◆ Problem description ◆
Look below for the line that has "the galvanised metal bucket at (236,806): 2561". Set down the lines from there through the line that has "house locate(182, 47, 288, 105) | 259.39", exactly as written.

◆ Provided records ◆
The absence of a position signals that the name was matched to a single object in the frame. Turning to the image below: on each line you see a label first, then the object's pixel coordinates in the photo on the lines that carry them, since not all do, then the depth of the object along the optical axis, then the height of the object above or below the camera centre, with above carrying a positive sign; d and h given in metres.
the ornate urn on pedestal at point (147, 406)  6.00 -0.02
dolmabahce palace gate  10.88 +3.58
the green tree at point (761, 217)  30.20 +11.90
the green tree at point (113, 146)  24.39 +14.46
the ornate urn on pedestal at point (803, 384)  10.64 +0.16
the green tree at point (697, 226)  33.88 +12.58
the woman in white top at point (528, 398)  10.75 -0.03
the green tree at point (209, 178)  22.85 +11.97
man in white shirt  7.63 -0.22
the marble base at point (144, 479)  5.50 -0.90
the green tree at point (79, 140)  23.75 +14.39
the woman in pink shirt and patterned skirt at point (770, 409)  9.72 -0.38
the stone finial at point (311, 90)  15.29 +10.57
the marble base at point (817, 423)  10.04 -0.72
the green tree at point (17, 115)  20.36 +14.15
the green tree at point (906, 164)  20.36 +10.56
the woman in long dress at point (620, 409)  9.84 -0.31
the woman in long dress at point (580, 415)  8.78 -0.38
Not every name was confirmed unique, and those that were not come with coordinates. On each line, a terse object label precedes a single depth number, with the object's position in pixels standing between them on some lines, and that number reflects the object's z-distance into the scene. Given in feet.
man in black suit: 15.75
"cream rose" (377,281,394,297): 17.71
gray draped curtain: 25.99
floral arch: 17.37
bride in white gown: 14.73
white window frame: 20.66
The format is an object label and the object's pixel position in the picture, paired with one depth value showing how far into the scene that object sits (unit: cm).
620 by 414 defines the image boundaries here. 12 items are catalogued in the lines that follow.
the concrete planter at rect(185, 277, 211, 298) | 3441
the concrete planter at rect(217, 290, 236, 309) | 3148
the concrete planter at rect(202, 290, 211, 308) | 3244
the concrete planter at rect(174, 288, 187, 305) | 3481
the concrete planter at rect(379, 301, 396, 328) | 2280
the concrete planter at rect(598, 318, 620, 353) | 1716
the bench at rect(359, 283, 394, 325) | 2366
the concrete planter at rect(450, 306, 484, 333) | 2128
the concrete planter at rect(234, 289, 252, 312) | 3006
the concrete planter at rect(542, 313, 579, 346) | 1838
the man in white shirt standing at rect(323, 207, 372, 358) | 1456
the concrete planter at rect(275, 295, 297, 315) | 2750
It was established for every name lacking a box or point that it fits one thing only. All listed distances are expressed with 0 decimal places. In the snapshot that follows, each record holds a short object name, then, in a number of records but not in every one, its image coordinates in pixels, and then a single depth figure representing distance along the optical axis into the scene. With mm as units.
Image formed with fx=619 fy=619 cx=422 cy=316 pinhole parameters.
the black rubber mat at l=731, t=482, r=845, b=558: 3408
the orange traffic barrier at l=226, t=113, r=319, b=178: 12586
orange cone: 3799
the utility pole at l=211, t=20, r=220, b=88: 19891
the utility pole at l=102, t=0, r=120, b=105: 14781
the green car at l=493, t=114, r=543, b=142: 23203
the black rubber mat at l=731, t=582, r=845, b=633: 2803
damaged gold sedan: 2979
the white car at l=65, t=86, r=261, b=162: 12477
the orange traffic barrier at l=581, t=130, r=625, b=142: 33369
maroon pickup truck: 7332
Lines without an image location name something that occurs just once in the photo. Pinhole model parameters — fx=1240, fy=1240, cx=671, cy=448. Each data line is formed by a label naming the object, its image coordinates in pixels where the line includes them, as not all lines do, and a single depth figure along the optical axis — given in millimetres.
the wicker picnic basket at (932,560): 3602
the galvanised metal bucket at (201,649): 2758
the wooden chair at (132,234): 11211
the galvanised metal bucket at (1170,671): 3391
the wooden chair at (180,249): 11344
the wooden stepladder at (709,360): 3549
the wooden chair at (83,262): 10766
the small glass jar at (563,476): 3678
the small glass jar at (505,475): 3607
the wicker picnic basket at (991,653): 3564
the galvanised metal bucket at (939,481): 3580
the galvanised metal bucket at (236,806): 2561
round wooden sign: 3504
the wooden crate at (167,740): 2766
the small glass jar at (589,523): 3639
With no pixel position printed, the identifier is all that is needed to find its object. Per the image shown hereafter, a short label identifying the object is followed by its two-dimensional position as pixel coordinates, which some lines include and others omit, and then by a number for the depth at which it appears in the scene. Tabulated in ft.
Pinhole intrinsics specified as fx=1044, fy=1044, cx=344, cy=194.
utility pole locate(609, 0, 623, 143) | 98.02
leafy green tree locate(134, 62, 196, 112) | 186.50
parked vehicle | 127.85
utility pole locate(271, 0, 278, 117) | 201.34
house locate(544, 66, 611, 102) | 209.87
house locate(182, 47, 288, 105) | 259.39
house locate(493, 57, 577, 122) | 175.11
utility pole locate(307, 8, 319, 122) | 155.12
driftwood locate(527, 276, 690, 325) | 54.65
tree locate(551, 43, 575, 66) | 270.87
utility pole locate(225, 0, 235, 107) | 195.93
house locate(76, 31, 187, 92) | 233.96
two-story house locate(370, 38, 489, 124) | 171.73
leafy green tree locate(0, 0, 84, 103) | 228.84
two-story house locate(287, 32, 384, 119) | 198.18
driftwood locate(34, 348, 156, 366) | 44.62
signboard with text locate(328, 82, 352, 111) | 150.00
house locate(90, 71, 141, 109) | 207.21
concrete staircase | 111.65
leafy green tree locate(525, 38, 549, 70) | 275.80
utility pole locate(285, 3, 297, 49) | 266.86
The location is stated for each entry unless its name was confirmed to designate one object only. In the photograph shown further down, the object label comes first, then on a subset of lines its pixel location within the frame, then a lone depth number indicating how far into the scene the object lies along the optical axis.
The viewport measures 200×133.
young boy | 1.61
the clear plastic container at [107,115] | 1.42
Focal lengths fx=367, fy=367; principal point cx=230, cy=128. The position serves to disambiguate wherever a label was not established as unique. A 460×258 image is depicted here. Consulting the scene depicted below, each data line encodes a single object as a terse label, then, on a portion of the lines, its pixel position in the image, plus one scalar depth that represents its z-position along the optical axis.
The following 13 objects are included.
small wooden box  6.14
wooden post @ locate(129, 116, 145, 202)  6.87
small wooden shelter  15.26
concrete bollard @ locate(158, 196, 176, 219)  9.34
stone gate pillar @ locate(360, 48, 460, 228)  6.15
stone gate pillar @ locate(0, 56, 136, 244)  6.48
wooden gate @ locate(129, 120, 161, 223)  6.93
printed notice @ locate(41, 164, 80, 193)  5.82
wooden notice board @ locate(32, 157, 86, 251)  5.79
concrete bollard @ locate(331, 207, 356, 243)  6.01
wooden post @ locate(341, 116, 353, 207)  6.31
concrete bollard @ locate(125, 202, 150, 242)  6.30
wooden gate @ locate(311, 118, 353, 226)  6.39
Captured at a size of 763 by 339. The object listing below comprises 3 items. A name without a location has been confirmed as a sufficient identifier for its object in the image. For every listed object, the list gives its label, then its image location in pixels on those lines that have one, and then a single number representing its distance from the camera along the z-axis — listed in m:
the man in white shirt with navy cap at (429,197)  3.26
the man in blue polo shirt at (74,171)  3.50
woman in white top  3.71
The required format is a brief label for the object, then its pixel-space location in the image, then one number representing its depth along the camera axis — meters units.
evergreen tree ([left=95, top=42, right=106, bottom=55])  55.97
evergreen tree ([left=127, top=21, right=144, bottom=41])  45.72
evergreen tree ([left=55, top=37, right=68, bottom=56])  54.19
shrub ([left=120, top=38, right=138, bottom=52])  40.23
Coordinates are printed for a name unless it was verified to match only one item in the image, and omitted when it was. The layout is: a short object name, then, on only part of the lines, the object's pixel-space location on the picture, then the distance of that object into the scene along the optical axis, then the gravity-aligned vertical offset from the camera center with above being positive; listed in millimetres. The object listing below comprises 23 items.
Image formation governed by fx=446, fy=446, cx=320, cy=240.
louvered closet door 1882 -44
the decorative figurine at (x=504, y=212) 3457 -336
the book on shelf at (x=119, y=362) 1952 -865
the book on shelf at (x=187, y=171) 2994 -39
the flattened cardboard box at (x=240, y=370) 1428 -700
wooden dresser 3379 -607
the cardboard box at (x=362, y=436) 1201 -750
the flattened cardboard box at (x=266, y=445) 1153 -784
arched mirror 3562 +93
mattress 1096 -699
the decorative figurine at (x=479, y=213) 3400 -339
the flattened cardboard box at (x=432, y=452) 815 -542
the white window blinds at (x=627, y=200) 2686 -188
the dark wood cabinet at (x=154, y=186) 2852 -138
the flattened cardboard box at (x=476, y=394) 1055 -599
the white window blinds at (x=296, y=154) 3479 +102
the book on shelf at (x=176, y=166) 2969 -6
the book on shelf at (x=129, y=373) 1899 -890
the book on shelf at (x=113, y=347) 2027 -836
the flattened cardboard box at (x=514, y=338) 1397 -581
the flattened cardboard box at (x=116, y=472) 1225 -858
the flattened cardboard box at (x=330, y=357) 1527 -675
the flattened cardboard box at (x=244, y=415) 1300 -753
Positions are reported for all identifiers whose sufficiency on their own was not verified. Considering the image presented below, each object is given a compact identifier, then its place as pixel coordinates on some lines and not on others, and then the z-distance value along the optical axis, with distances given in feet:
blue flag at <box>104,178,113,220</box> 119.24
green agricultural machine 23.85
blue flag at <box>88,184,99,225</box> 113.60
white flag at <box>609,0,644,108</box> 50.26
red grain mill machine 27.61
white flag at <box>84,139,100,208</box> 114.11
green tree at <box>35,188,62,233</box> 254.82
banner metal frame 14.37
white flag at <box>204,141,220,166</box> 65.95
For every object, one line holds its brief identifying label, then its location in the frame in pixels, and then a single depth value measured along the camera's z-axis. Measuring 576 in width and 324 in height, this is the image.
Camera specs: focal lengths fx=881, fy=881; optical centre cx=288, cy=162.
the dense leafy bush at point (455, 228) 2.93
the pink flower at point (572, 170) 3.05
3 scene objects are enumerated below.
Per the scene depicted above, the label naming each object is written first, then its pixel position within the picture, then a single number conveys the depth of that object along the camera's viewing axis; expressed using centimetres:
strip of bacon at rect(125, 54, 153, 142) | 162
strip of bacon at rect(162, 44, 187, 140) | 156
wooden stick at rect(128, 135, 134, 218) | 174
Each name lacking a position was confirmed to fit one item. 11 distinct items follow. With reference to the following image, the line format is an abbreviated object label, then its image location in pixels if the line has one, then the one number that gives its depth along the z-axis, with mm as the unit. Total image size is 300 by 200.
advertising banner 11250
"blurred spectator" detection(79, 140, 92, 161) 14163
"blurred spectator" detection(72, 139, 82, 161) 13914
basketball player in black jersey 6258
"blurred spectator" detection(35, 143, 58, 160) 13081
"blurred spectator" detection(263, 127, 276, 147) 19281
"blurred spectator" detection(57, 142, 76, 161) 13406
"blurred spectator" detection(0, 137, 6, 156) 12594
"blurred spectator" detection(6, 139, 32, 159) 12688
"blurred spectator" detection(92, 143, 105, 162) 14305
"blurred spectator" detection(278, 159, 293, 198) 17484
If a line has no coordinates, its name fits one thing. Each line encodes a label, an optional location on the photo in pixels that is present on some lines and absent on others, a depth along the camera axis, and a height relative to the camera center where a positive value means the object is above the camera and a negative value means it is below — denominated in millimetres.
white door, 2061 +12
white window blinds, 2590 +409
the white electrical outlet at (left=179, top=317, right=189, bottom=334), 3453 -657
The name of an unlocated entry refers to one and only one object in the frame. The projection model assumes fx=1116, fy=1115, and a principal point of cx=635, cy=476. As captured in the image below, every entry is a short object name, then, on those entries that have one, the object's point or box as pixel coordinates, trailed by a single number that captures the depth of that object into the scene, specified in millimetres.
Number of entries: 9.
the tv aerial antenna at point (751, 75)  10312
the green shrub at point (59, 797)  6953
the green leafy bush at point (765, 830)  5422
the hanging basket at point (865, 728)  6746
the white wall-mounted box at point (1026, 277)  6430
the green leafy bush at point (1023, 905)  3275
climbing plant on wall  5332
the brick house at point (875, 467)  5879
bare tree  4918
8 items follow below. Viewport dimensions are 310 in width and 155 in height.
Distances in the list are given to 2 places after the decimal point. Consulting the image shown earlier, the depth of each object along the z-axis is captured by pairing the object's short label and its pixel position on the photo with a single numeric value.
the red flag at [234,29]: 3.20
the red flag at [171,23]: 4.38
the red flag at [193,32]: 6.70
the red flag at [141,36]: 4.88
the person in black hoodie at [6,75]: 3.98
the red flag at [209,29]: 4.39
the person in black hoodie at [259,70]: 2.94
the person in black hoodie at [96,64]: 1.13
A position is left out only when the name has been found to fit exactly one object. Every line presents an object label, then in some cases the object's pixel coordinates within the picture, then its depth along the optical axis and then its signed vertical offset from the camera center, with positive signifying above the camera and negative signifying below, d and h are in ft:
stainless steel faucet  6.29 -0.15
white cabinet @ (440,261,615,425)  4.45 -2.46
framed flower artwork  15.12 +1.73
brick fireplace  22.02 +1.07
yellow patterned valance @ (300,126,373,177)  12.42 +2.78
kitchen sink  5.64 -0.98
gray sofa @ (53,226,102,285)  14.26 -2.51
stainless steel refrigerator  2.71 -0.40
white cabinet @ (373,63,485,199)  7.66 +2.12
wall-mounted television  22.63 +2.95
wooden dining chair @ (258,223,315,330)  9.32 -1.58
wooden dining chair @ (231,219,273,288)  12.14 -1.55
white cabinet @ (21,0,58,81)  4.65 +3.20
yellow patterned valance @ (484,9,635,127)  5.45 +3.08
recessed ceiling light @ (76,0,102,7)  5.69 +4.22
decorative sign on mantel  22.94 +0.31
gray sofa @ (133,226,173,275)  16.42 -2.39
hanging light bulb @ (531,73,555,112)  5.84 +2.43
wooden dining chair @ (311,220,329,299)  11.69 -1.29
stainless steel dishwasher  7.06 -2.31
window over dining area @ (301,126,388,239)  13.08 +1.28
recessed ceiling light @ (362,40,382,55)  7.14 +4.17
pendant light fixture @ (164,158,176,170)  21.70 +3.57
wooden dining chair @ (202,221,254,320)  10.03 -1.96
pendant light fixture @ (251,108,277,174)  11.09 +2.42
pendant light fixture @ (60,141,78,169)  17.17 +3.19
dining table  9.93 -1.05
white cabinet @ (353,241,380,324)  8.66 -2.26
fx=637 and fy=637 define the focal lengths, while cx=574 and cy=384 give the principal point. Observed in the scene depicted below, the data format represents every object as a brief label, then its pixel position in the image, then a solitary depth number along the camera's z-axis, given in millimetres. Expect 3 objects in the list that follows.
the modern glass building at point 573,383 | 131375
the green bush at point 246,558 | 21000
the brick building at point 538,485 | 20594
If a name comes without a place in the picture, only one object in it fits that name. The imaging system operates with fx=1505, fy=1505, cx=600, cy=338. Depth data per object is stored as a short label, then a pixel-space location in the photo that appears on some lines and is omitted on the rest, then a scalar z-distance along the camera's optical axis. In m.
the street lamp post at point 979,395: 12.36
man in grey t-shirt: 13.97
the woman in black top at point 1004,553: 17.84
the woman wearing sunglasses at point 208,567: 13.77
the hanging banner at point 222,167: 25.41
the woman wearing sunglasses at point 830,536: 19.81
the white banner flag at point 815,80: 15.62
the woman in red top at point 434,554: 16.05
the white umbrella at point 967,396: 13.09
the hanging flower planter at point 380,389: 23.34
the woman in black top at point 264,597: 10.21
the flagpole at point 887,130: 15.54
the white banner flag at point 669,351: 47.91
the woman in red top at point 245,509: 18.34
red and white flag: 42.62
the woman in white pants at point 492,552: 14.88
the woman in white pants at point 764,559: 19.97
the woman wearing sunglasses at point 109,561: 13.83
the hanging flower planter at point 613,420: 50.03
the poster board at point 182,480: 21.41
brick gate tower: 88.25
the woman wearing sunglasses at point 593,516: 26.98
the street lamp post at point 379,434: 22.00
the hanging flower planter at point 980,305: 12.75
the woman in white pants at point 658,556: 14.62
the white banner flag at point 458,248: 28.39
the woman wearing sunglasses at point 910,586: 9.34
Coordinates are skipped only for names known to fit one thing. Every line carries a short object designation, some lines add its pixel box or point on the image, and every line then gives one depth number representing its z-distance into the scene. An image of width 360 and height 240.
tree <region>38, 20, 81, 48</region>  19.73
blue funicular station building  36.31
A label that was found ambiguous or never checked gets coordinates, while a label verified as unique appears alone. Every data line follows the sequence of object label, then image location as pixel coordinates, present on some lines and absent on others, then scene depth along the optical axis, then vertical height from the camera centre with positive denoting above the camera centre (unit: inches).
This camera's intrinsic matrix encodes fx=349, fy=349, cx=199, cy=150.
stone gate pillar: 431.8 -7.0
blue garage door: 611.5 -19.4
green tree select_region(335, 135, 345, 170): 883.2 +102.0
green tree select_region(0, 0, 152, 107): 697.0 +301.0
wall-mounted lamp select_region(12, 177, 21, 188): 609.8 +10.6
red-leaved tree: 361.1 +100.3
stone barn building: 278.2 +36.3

◆ Answer to this problem ◆
the galvanised metal bucket at (236,806): 2561
round wooden sign: 3504
the wooden crate at (167,740): 2766
the small glass jar at (589,523): 3639
With no pixel position printed, the identifier is all that is needed to find its object. Per the image shown hereafter, a short label identifying the object is followed by its two-dimensional position as pixel coordinates, which some lines include and others omit, and then by a number for the depth at which it appears in the scene. Tabulated in ft.
Pinhole intrinsics specified as fx=1044, fy=1044, cx=344, cy=194.
utility pole locate(609, 0, 623, 143) | 98.02
leafy green tree locate(134, 62, 196, 112) | 186.50
parked vehicle | 127.85
utility pole locate(271, 0, 278, 117) | 201.34
house locate(544, 66, 611, 102) | 209.87
house locate(182, 47, 288, 105) | 259.39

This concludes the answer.